▸ **Exercise directions**:
Copy all entries exactly, and wherever an entry holds a picture, leave that picture out.

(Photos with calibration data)
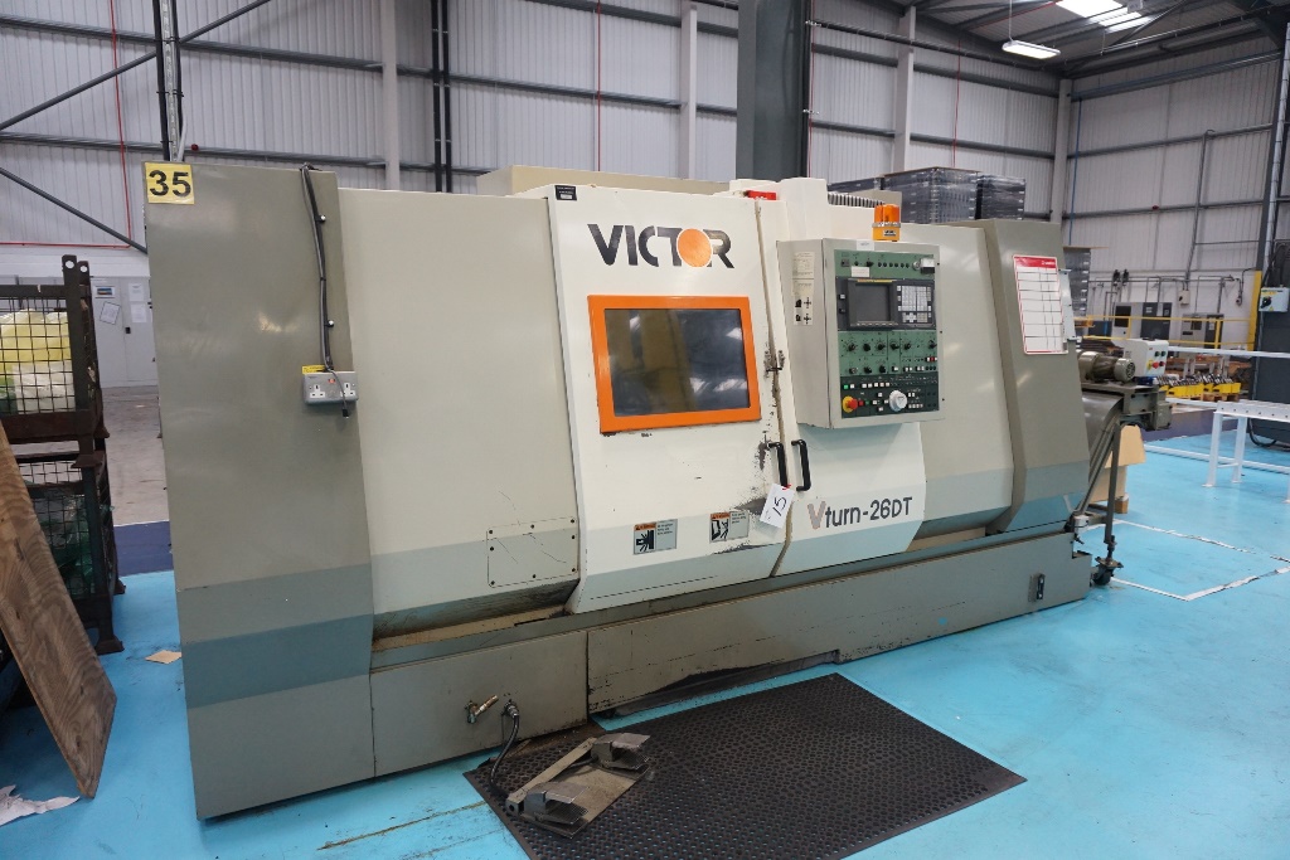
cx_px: 645
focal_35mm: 24
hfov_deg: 73.7
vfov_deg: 53.1
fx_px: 860
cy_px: 430
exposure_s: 1/160
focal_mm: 16
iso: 1250
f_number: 4
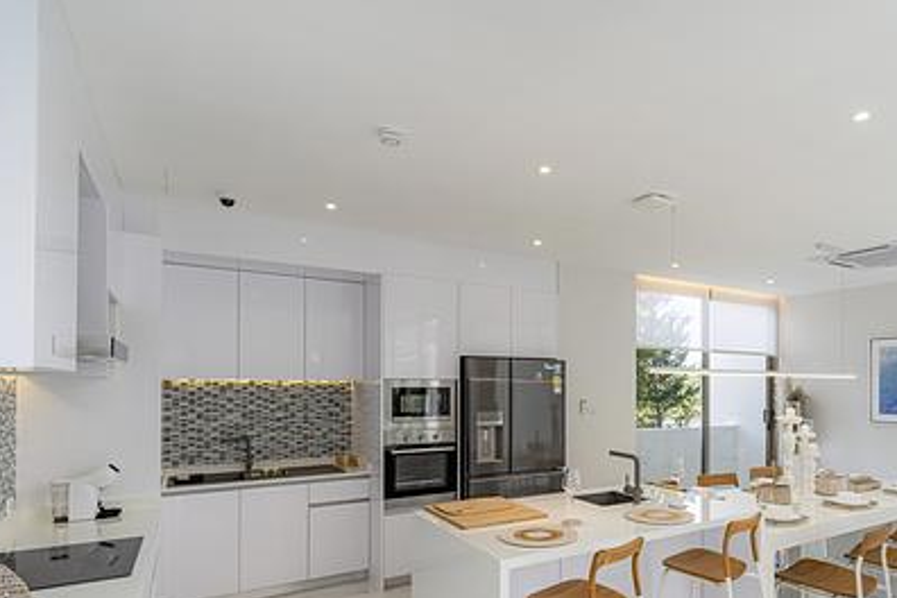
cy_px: 382
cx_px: 559
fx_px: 548
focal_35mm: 22
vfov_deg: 56.4
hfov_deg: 77.2
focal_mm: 17
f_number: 16
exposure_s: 1/60
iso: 200
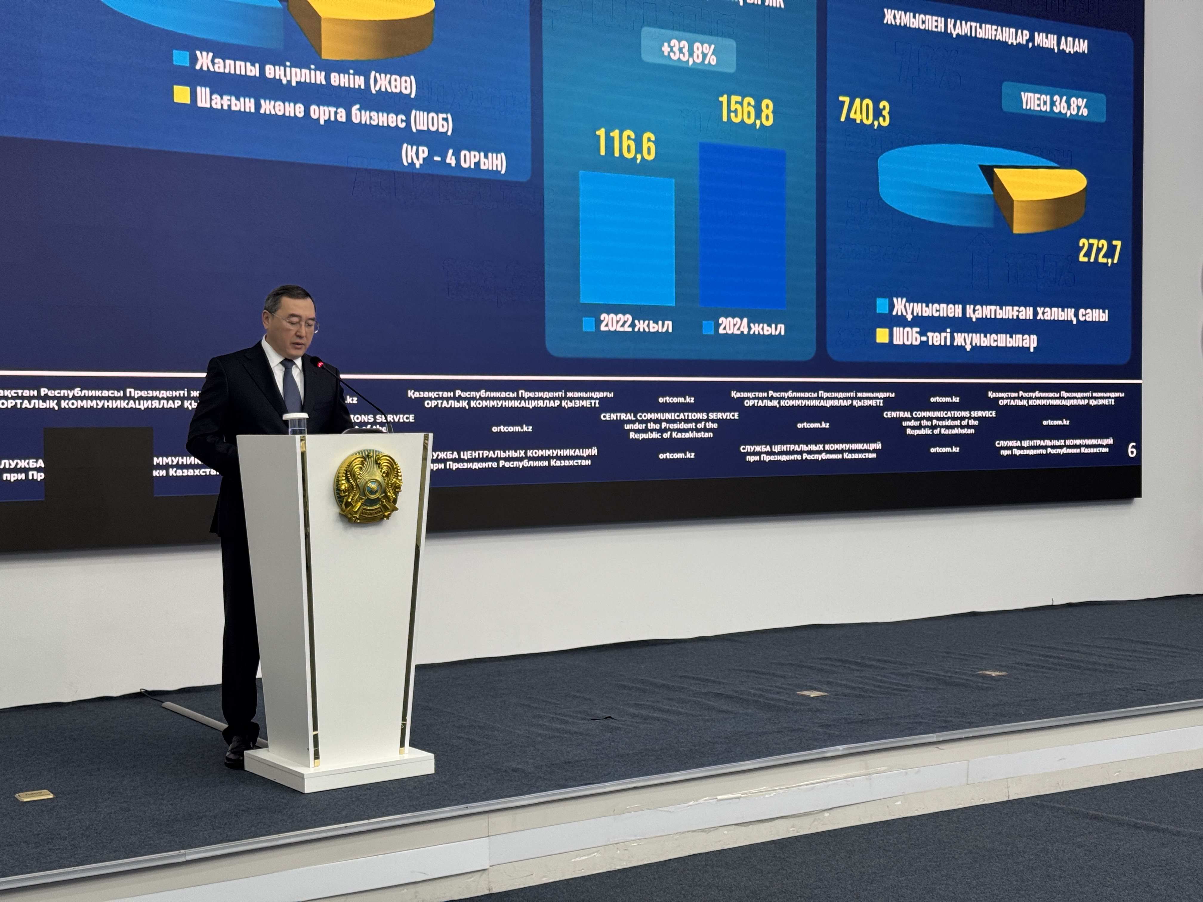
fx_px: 1668
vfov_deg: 30.3
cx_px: 602
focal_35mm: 48
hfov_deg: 39.7
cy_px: 451
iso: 80
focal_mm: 6.76
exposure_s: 1/50
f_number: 1.78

▸ **Worked solution**:
cx_px: 645
focal_35mm: 24
hfov_deg: 73.7
vfov_deg: 53.1
fx_px: 860
cy_px: 430
exposure_s: 1/160
focal_mm: 16
iso: 1250
f_number: 4
cy_px: 382
cx_px: 559
fx_px: 548
focal_35mm: 22
vfov_deg: 56.4
hfov_deg: 77.2
focal_mm: 17
f_number: 16
exposure_s: 1/60
iso: 200
fx_px: 1668
vfov_deg: 30.3
cx_px: 602
focal_35mm: 48
hfov_deg: 39.7
cy_px: 451
iso: 80
focal_mm: 6.76
exposure_s: 1/50
f_number: 1.78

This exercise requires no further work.